"More people have said, 'What can I do to help you?' in the last 14 hours of my life than they ever did in the first 19 years."
As a death row attorney whom Desmond Tutu has called "America's young Nelson Mandela," Bryan Stevenson has worked with people who most of society has already cast aside. For many of these condemned convicts, however, that happened long before they entered prison walls.
Take Herbert Richardson, for example. Richardson, Stevenson says, had returned from the Vietnam War emotionally disturbed and without the support and resources to overcome the trauma. Then, in 1977, Richardson became upset by the end of a relationship and left a homemade bomb on the porch of his ex-girlfriend's home. The woman's 11-year-old niece picked up the bomb, and it exploded. She died instantly.
A year later, Richardson was convicted of capital murder and sentenced to death. A series of appeals was each time denied, and just one month before his execution date, Richardson called upon Stevenson to help in the eleventh hour. The lawyer filed for an emergency stay of execution, but, in his words, it was too late. The stay was rejected, and Richardson was scheduled to die at midnight on August 18, 1989.
Stevenson went to the prison on the day of the execution and, as he tells Oprah during an interview for "SuperSoul Sunday," what his client said that day has always haunted him.
"I was back there with him right before the execution, and he was saying to me, 'All day long, people have been saying, What can I do to help you? Can we get you water? Can we get you coffee? Can we get you stamps to mail your last letter?'" Stevenson says. "And I never will forget him saying to me... 'Bryan, it's been so strange. More people have said, What can I do to help you? in the last 14 hours of my life than they ever did in the first 19 years of my life.'"

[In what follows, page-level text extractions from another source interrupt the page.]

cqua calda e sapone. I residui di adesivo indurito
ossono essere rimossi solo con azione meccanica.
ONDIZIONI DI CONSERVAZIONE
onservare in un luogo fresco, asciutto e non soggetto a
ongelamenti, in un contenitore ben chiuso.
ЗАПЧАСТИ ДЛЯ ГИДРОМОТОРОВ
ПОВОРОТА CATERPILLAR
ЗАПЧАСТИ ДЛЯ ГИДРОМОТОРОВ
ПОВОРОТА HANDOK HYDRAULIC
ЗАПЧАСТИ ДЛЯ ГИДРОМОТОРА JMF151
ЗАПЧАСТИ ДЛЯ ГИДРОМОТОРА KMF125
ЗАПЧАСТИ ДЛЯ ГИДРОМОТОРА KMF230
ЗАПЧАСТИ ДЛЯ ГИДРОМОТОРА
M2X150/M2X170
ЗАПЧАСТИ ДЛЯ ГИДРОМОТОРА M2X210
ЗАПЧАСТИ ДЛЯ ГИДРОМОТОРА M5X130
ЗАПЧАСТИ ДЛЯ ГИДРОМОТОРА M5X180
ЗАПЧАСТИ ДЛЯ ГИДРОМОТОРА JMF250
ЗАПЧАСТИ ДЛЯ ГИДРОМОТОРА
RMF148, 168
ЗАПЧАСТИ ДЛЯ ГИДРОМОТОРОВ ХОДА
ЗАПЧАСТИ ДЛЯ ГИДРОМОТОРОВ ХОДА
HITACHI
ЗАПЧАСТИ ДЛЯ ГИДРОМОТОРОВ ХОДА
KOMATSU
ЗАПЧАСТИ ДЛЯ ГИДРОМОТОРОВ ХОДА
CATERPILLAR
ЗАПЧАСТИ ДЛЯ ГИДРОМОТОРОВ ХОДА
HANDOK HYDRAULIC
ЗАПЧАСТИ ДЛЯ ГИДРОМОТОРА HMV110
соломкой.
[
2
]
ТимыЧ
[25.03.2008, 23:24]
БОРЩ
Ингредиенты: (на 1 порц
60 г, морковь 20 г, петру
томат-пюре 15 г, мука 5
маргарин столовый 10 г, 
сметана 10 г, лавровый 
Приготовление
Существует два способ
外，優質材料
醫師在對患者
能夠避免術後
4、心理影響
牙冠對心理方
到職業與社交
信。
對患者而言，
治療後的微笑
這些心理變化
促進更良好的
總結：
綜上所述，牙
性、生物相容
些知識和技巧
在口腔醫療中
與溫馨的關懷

Stevenson found the observation both profound and tragic.
"I was holding his hands, standing there with him and thinking, 'Yeah, where were they when you were 3 when your mom died? Where were they when you were 7 and you were experimenting with drugs? Where were they when you were a young teenager returning from Vietnam traumatized and drug-addicted?" Stevenson says.
As those questions swirled through Stevenson's mind, his client was pulled away. Richardson was strapped into the electric chair and executed; he died at 12:14 a.m. The experience changed Stevenson forever.
"The shame of that was, for me, what I couldn't let go," he says. "They had the guards come in and shave the hair off [Richardson's] body to prepare him for execution, and I watched those men do that. I don't think I'd ever seen human beings more pained by something they had to do."
Though Stevenson certainly believes that people who commit horrific crimes deserve to face consequences, he does not believe the consequence should be death.
"The pain and shame of that made me believe that we can do better," Stevenson says.